_What is being asked_
The word "User" marks the lines to copy; find all of them in the entries below.

Start of Provided records

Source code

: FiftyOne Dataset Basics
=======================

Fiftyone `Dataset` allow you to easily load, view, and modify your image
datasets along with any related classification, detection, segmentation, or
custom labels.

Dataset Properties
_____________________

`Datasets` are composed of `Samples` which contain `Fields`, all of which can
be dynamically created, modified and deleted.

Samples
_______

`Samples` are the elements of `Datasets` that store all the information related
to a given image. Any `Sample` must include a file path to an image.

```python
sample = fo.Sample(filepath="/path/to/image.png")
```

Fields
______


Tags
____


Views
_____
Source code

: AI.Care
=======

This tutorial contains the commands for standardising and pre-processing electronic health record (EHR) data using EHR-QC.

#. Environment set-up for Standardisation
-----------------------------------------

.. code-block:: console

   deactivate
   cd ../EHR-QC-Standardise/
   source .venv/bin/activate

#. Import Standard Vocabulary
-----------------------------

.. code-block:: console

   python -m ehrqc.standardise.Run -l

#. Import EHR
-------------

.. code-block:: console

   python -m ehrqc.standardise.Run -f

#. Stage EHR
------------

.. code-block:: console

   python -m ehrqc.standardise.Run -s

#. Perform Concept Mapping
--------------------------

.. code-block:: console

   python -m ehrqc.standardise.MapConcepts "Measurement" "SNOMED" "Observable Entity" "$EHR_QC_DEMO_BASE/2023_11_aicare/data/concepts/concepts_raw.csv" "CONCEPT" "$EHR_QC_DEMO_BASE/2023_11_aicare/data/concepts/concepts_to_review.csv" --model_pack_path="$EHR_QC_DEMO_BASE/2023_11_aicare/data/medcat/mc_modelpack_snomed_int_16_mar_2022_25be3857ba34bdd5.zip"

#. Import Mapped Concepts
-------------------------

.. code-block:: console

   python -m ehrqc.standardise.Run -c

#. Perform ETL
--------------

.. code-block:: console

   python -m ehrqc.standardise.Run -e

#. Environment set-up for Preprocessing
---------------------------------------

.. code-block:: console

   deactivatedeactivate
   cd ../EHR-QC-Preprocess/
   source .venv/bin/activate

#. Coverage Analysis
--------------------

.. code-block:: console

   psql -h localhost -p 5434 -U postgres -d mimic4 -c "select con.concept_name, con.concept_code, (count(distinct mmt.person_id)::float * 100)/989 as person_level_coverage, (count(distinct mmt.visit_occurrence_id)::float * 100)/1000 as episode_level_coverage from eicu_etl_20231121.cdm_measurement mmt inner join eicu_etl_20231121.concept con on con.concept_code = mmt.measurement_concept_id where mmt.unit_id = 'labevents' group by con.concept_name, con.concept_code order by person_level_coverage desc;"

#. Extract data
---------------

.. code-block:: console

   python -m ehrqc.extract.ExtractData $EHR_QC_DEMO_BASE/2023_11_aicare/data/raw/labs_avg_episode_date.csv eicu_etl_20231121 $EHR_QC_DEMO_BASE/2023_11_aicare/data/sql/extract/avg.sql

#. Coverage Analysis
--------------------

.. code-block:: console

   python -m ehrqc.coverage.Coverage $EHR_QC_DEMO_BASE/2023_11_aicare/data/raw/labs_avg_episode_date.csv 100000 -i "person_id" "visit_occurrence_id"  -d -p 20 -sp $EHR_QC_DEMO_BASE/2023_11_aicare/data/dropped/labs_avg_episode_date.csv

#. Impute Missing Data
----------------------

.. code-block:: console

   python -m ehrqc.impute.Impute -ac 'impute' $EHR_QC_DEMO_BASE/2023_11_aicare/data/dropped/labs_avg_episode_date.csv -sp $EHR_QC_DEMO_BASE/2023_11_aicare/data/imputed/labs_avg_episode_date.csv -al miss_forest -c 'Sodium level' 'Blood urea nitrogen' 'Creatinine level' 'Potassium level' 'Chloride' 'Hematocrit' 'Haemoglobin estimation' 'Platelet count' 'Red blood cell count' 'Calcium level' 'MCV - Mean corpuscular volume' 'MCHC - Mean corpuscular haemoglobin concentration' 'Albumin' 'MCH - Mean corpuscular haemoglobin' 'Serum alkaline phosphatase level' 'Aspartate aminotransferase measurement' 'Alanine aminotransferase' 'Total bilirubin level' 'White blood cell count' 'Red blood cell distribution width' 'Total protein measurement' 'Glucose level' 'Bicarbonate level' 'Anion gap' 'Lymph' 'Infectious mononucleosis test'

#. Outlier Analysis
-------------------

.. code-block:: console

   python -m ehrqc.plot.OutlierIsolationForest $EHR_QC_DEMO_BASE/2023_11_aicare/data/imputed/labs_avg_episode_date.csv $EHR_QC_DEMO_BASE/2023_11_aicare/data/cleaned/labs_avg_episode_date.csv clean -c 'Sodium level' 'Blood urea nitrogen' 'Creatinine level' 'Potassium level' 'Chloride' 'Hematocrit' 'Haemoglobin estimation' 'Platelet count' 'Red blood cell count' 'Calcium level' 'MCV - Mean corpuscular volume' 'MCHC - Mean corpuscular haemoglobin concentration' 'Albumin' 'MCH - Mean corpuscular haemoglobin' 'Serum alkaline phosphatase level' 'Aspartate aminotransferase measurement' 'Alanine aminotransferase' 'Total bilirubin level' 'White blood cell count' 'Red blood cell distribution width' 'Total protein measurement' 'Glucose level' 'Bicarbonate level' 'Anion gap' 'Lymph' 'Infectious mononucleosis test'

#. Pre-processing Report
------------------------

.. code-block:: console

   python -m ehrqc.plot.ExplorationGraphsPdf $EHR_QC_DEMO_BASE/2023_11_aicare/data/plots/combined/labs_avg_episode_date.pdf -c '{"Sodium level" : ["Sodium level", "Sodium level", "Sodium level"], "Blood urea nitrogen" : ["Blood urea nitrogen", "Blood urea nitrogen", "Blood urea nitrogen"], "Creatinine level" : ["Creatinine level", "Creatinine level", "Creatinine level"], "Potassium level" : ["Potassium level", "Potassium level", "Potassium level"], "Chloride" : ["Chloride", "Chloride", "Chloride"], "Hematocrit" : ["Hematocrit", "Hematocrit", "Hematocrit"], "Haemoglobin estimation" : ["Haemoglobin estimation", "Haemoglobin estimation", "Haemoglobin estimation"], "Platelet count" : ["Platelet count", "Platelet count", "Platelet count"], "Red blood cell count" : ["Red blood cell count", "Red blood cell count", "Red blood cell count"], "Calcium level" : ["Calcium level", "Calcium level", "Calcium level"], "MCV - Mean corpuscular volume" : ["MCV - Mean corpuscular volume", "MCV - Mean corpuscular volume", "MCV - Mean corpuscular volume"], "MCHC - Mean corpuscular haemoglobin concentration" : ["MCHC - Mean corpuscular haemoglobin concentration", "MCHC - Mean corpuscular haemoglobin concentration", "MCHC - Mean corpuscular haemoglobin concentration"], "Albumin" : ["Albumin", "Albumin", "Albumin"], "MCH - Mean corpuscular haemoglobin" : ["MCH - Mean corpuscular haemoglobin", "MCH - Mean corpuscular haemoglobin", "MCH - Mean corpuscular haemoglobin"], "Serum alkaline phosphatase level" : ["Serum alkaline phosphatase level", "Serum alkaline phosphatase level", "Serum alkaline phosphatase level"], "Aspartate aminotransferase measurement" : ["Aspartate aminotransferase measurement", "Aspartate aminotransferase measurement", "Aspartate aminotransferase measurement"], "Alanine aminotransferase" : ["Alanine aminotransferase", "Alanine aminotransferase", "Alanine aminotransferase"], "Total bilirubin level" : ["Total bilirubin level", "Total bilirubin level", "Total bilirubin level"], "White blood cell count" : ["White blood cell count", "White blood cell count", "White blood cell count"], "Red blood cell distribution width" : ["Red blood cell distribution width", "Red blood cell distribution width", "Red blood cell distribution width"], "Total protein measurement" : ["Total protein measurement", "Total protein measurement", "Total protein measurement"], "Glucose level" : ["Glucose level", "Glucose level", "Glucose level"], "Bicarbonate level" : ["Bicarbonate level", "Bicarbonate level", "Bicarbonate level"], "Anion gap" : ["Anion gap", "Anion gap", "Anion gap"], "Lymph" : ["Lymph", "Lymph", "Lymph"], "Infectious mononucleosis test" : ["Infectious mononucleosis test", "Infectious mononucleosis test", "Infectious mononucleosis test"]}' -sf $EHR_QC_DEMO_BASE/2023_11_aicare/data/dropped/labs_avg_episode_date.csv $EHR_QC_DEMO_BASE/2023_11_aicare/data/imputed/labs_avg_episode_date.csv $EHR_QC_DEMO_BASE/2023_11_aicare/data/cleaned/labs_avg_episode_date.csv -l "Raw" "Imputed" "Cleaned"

End of Provided records
Start of Provided records

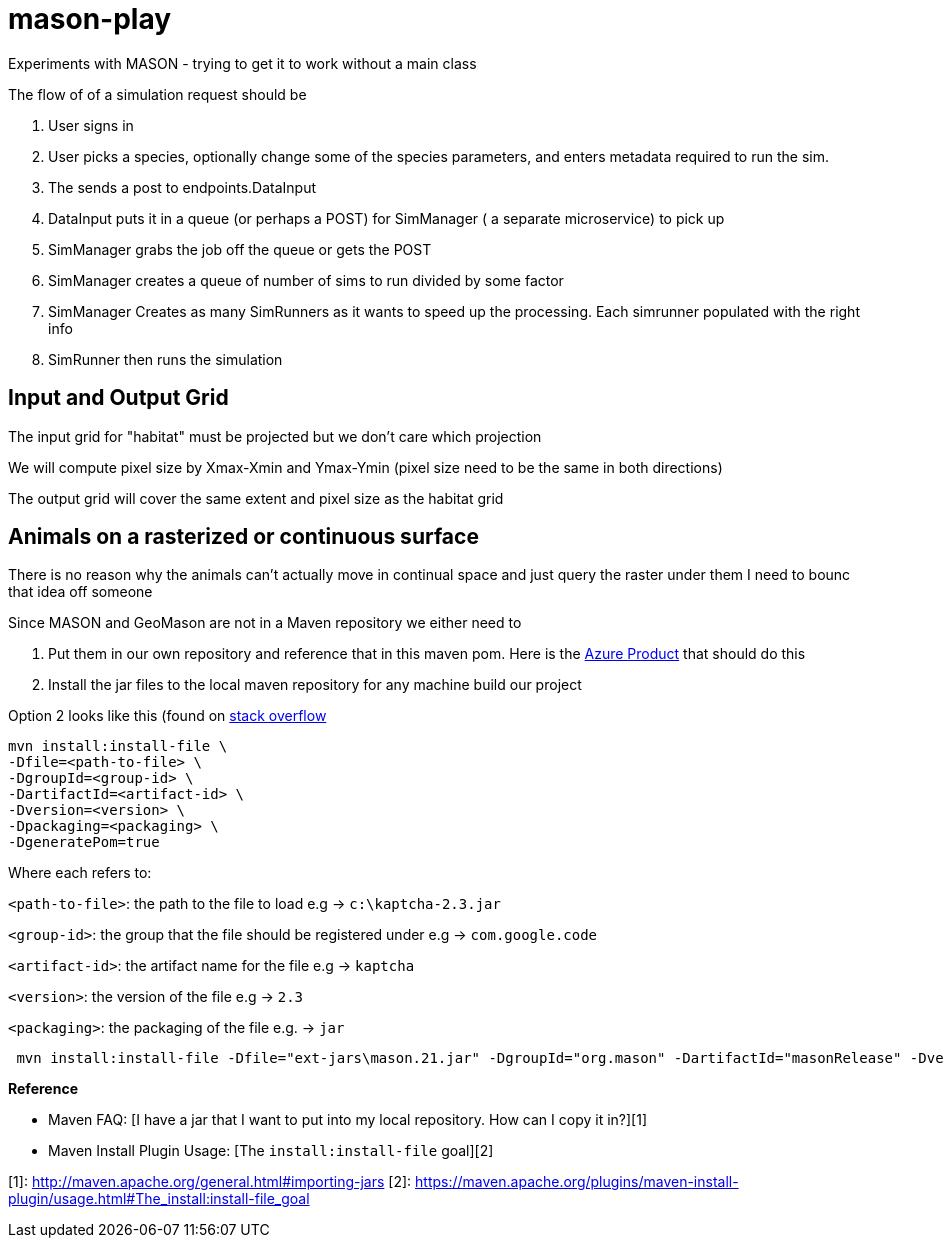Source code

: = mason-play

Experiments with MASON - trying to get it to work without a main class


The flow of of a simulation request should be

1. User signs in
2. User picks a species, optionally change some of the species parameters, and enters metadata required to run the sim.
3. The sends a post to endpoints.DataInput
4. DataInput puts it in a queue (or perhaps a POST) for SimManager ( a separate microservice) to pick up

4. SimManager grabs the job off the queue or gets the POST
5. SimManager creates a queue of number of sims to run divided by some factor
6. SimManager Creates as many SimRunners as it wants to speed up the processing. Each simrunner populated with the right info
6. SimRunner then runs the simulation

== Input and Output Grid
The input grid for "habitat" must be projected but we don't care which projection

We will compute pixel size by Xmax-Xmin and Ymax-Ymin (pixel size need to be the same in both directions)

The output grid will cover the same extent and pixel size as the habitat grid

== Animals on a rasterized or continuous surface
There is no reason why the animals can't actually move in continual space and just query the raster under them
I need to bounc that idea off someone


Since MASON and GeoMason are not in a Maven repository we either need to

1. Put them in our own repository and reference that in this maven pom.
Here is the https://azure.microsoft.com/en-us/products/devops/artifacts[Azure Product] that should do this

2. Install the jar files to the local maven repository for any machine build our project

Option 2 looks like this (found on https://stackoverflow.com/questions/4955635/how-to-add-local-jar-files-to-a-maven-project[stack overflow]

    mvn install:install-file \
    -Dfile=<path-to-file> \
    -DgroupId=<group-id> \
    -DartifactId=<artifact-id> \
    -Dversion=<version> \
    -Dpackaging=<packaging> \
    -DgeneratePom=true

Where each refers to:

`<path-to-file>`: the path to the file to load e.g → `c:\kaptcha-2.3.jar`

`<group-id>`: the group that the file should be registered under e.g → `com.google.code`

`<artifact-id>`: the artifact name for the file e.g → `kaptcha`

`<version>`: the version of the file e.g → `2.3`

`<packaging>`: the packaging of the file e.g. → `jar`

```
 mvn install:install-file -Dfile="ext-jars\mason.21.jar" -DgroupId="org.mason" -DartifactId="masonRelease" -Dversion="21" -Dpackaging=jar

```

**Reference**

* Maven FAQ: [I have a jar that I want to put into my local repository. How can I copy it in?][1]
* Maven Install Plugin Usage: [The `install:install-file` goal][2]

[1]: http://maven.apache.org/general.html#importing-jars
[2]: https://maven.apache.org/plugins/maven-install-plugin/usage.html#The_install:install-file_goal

End of Provided records

_Answer section_
1. User signs in
2. User picks a species, optionally change some of the species parameters, and enters metadata required to run the sim.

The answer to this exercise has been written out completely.